%%

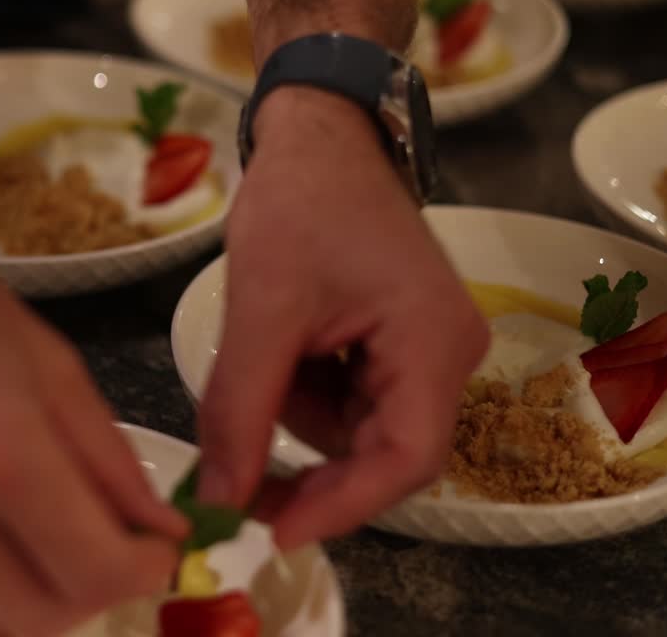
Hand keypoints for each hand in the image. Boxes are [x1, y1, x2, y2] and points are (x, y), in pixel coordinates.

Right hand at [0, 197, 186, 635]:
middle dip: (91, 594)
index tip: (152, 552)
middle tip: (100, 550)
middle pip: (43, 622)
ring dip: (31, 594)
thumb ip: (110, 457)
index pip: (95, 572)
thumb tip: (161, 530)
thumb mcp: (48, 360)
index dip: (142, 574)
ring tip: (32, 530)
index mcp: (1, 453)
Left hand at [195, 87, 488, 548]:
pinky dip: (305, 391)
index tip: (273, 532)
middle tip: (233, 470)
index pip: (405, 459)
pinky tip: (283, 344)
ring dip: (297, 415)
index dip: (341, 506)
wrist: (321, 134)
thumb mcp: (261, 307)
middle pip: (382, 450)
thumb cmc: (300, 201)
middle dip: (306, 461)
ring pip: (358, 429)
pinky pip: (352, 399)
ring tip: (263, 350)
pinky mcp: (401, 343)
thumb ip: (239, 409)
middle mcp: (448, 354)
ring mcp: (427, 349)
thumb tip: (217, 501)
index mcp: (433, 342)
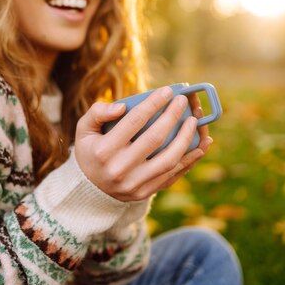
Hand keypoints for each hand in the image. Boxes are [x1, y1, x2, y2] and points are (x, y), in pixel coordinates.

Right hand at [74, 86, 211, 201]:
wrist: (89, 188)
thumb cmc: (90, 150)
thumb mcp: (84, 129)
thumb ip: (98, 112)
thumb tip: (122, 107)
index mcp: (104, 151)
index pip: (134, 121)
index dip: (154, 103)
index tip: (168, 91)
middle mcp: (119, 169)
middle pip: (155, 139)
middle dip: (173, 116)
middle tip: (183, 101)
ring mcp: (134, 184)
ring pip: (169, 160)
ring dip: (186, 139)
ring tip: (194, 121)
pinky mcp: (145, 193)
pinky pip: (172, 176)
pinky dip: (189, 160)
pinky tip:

%%
%%

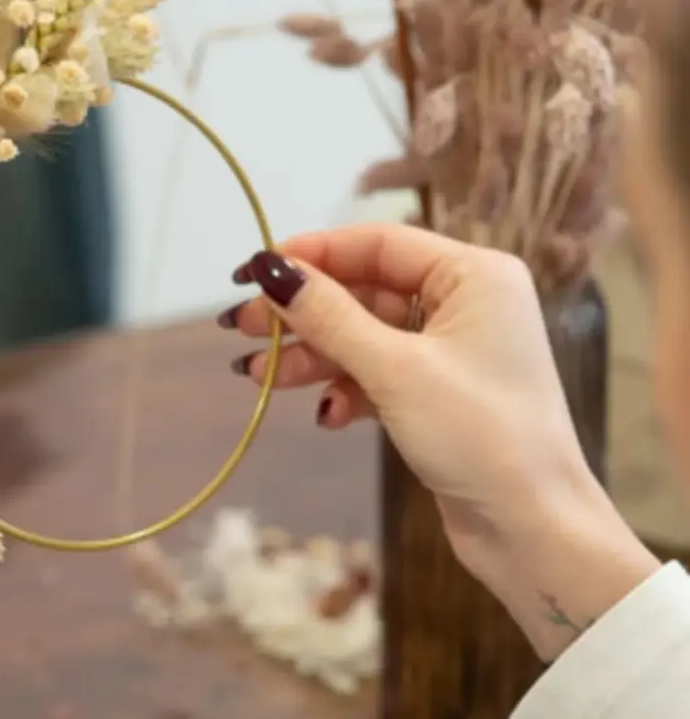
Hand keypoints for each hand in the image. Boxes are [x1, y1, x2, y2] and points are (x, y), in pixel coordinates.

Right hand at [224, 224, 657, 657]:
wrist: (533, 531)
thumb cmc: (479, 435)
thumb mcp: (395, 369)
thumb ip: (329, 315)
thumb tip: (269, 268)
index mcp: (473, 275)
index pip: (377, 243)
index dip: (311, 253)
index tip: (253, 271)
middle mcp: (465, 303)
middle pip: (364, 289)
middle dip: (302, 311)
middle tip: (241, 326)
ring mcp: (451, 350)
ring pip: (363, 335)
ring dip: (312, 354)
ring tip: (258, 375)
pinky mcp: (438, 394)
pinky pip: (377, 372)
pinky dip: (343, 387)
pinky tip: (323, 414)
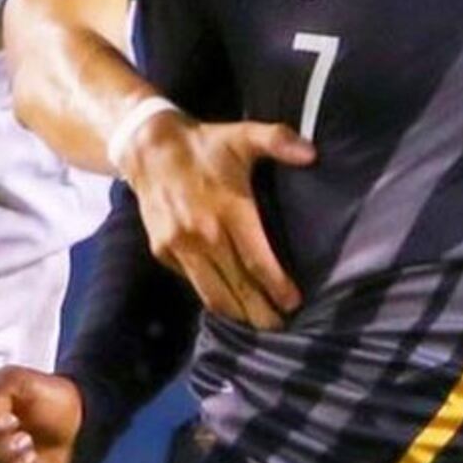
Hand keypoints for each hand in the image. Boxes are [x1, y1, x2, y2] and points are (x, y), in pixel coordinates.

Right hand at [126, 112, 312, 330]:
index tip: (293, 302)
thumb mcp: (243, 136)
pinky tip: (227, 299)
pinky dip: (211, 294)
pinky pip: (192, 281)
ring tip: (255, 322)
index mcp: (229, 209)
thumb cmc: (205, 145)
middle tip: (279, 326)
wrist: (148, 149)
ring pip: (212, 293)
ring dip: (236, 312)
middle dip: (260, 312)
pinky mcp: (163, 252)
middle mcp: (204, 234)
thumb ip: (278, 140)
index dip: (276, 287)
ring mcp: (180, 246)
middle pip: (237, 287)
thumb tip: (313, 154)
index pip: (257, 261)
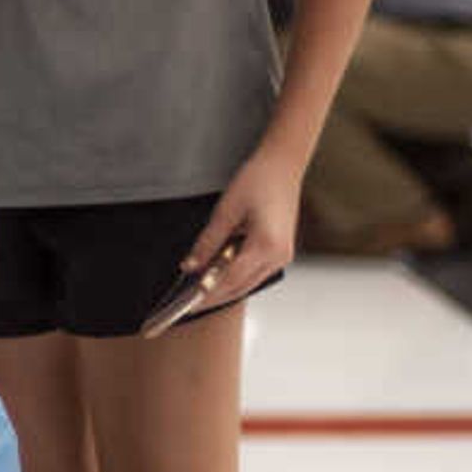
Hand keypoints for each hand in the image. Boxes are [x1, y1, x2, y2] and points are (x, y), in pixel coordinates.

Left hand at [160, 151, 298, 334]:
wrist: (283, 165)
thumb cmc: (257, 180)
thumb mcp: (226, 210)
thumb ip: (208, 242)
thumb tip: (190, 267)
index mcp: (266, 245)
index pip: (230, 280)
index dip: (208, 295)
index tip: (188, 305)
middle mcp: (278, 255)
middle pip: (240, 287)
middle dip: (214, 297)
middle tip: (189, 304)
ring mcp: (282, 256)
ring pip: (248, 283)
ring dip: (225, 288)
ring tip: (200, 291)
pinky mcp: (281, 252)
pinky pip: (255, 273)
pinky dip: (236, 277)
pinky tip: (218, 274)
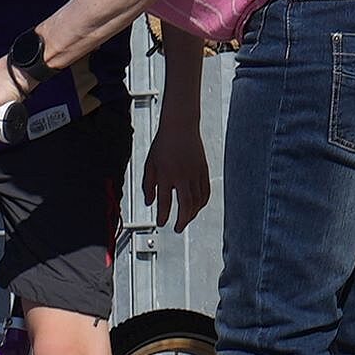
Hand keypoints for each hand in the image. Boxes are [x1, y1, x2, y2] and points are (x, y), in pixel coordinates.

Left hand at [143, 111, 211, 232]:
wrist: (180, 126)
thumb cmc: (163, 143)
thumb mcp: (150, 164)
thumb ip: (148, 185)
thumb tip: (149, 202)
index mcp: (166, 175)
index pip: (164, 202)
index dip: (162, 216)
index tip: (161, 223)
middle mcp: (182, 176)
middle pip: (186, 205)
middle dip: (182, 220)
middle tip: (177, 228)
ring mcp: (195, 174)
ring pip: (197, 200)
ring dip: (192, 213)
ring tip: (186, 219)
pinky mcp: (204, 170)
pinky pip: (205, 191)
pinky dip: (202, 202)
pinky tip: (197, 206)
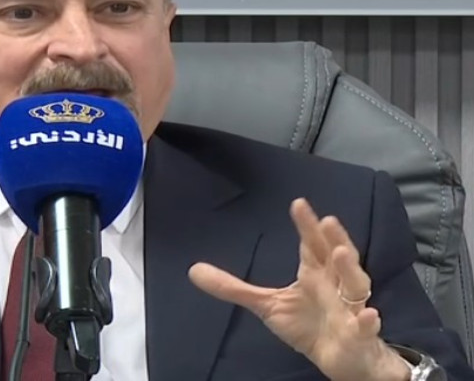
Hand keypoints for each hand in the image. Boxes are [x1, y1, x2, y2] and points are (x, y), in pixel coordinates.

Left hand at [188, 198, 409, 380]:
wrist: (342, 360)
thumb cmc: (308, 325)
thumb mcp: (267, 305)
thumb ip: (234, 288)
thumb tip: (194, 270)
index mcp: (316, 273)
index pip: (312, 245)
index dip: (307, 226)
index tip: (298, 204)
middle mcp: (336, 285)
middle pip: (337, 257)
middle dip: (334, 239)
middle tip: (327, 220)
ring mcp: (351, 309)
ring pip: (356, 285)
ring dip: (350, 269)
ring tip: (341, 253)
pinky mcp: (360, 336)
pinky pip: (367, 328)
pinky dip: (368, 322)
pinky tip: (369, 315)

%%

• _Task description_
In your answer, include only the lines above starting at the line that holds "thumb cmc: (308, 325)" and ending at the line that holds "ring pip: (356, 285)", copied exactly.

• _The answer_
thumb cmc: (308, 325)
thumb mcp: (267, 305)
thumb ip: (234, 288)
thumb tip: (194, 270)
index mcp: (316, 273)
index pip: (312, 245)
index dip: (307, 226)
index tip: (298, 204)
middle mcp: (336, 285)
middle pip: (337, 257)
middle dip: (334, 239)
middle tip: (327, 220)
ring mcp: (351, 309)
ring pip: (356, 285)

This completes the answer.